What the task requires: Update the items below by replacing "common name" with "vernacular name" wherever it occurs, leaving every other word as it stands.

Exercise material:
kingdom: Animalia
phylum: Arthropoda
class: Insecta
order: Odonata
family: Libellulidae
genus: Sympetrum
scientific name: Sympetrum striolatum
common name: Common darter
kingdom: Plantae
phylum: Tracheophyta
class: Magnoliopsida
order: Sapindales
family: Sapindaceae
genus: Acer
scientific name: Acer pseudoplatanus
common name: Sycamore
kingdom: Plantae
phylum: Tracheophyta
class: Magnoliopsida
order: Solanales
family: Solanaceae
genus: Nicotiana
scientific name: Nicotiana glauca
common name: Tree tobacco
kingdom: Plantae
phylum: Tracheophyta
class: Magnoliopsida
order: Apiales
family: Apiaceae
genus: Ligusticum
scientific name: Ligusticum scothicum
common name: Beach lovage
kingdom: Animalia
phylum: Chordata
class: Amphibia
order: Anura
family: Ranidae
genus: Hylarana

Problem solution:
kingdom: Animalia
phylum: Arthropoda
class: Insecta
order: Odonata
family: Libellulidae
genus: Sympetrum
scientific name: Sympetrum striolatum
vernacular name: Common darter
kingdom: Plantae
phylum: Tracheophyta
class: Magnoliopsida
order: Sapindales
family: Sapindaceae
genus: Acer
scientific name: Acer pseudoplatanus
vernacular name: Sycamore
kingdom: Plantae
phylum: Tracheophyta
class: Magnoliopsida
order: Solanales
family: Solanaceae
genus: Nicotiana
scientific name: Nicotiana glauca
vernacular name: Tree tobacco
kingdom: Plantae
phylum: Tracheophyta
class: Magnoliopsida
order: Apiales
family: Apiaceae
genus: Ligusticum
scientific name: Ligusticum scothicum
vernacular name: Beach lovage
kingdom: Animalia
phylum: Chordata
class: Amphibia
order: Anura
family: Ranidae
genus: Hylarana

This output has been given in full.